Allow: /example.htm$
Disallow: */*example*htm
Another interesting side effect is that a broad match using a wildcard at the end becomes more powerful than one without due to the additional character. In the following example, the URL /example.htm will be disallowed because the Disallow directive contains more characters than the Allow directive due to the additional * character.
Allow: /example
Disallow: /example*
Which of these would win? The directives are not lined up so it’s hard to see.
Allow: /example.htm Disallow: /********htm
This is better. You can see they are the same length so the Allow would win.
Allow: /example.htm Disallow: /********htm
Use Robotto for free to monitor your robots.txt text files for changes and remind you to re-test a list of sample URLs in Webmaster Tools.
Or DeepCrawl to crawl your site in full and show you exactly what’s indexable and what’s disallowed, noindexed or canonicalised.
After playing around with the robots.txt testing tool for a while we found 2 other interesting anomalies. These don’t actually affect the way robots.txt works because they only occur within competing Allow or Disallow statements and when the lengths of the directives are identical. We’ve included them here because they might be useful to help explain something that hasn’t been discovered yet and for completeness. They also suggest that the solution developed by Google might not have been as carefully planned as one would have expected or could give a clue as to the underlying technology.
In this example, the second Disallow wins because it uses a * whereas the other uses a $. Both have identical numbers of characters in the directive.
Disallow: /example.htm$
Disallow: /example.htm*
In this example, the first Disallow wins because it has a greater number of non-wildcard characters excluding the wildcards.
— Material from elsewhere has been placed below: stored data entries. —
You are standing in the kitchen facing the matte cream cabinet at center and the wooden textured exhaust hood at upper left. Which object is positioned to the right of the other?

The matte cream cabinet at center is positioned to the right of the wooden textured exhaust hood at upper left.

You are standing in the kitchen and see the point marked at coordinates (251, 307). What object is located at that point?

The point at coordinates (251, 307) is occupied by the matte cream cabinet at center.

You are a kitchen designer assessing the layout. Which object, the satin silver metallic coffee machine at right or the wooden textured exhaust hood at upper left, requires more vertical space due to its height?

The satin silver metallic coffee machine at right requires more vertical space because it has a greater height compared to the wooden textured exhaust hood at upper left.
Both have identical numbers of characters in the directive.
Disallow: /*xample.htm
Disallow: /****ple.htm
Although the way Google handles robots.txt files allows very powerful combinations to cover any scenario, it’s not intuitive or even documented sufficiently which is likely to result in a number of sites being incorrectly indexed. What do you think?
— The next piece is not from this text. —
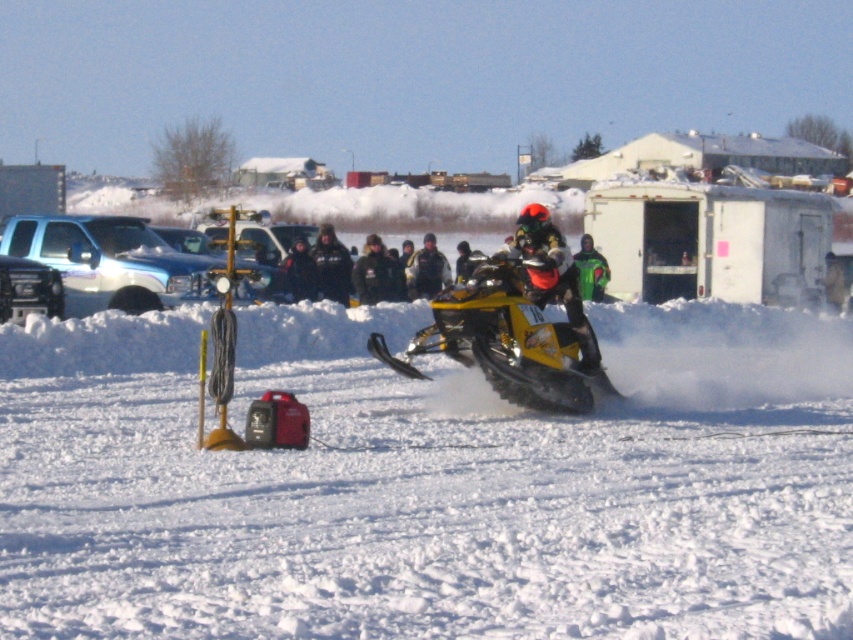
You are a photographer at the snowmobile race. You want to capture a photo of the black leather jacket at center and the white fluffy snow at center. Which object is closer to the camera?

The black leather jacket at center is closer to the camera because it is positioned over the white fluffy snow at center, which is underneath it.

You are a photographer trying to capture the snowmobile race. You notice the white fluffy snow at center and the black leather jacket at center. Which object should you focus on first if you want to photograph the foreground elements?

The white fluffy snow at center is in front of the black leather jacket at center, so you should focus on the white fluffy snow at center first to capture the foreground elements.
on September 14, 2011 at 7:54 pm
· Permalink
Hi,
I have a question regarding the robots.txt file.
I saw in one of my client accounts that the robots.txt file was integrating the Allow line between the one of Disallow. Surprisingly when I discovered that the website was not indexed any more in Google whereas it was during the past.
Do you think Google need to see the Allow and Disallow lines in a specific order?
The robots.txt looked like this:
User-agent: *
Disallow: /cache
Allow: /
Disallow: /images
Thanks for your answer
on September 16, 2011 at 9:35 am
· Permalink
To the best of our knowledge the order doesn’t matter for Google.
Even if it did, there is no reason why the robots.txt you listed should cause a site to be de-indexed so I think there must be another cause.